= Beginning of Section =

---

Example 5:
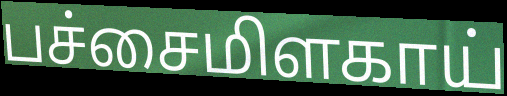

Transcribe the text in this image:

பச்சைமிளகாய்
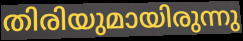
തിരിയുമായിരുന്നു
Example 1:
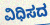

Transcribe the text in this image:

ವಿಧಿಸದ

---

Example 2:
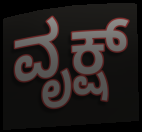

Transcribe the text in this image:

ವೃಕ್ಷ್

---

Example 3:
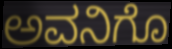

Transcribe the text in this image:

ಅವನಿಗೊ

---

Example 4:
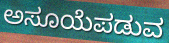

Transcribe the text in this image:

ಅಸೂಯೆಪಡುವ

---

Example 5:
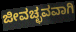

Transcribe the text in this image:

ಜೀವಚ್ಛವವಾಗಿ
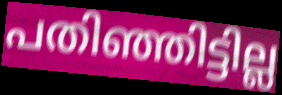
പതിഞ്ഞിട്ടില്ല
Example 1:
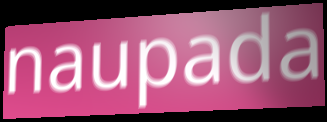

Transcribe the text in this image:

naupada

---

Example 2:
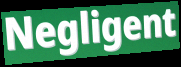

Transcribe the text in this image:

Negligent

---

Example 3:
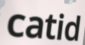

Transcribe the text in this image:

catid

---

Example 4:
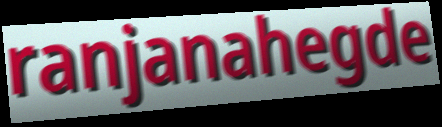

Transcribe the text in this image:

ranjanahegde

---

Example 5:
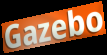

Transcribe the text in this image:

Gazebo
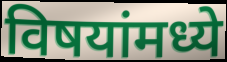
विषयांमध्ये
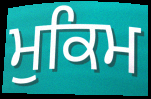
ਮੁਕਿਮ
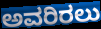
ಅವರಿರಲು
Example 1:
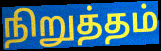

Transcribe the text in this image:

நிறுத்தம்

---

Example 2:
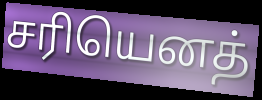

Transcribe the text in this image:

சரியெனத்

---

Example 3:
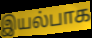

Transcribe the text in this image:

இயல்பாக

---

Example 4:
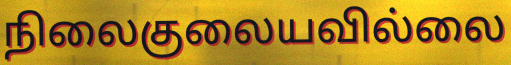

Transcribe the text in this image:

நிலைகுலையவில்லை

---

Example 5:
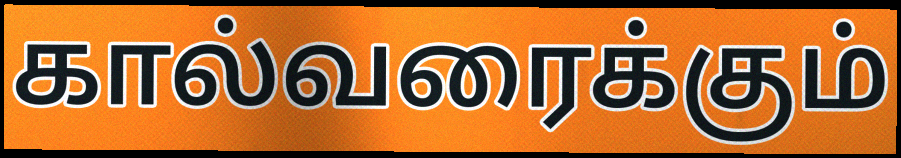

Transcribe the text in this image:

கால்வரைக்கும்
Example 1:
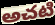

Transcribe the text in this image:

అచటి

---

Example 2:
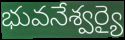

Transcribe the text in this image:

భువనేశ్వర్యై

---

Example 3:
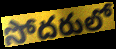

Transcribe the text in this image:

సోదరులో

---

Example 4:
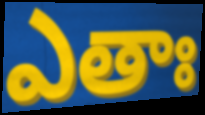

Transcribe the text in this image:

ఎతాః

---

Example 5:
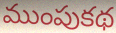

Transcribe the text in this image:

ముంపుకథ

= End of Section =

**WHAT THE EXERCISE ASKS:**
Only the text of the listing above should be copied, exactly and with pictures left out.

**RESPONSE AREA:**
---

Example 5:

Transcribe the text in this image:

பச்சைமிளகாய்
തിരിയുമായിരുന്നു
Example 1:

Transcribe the text in this image:

ವಿಧಿಸದ

---

Example 2:

Transcribe the text in this image:

ವೃಕ್ಷ್

---

Example 3:

Transcribe the text in this image:

ಅವನಿಗೊ

---

Example 4:

Transcribe the text in this image:

ಅಸೂಯೆಪಡುವ

---

Example 5:

Transcribe the text in this image:

ಜೀವಚ್ಛವವಾಗಿ
പതിഞ്ഞിട്ടില്ല
Example 1:

Transcribe the text in this image:

naupada

---

Example 2:

Transcribe the text in this image:

Negligent

---

Example 3:

Transcribe the text in this image:

catid

---

Example 4:

Transcribe the text in this image:

ranjanahegde

---

Example 5:

Transcribe the text in this image:

Gazebo
विषयांमध्ये
ਮੁਕਿਮ
ಅವರಿರಲು
Example 1:

Transcribe the text in this image:

நிறுத்தம்

---

Example 2:

Transcribe the text in this image:

சரியெனத்

---

Example 3:

Transcribe the text in this image:

இயல்பாக

---

Example 4:

Transcribe the text in this image:

நிலைகுலையவில்லை

---

Example 5:

Transcribe the text in this image:

கால்வரைக்கும்
Example 1:

Transcribe the text in this image:

అచటి

---

Example 2:

Transcribe the text in this image:

భువనేశ్వర్యై

---

Example 3:

Transcribe the text in this image:

సోదరులో

---

Example 4:

Transcribe the text in this image:

ఎతాః

---

Example 5:

Transcribe the text in this image:

ముంపుకథ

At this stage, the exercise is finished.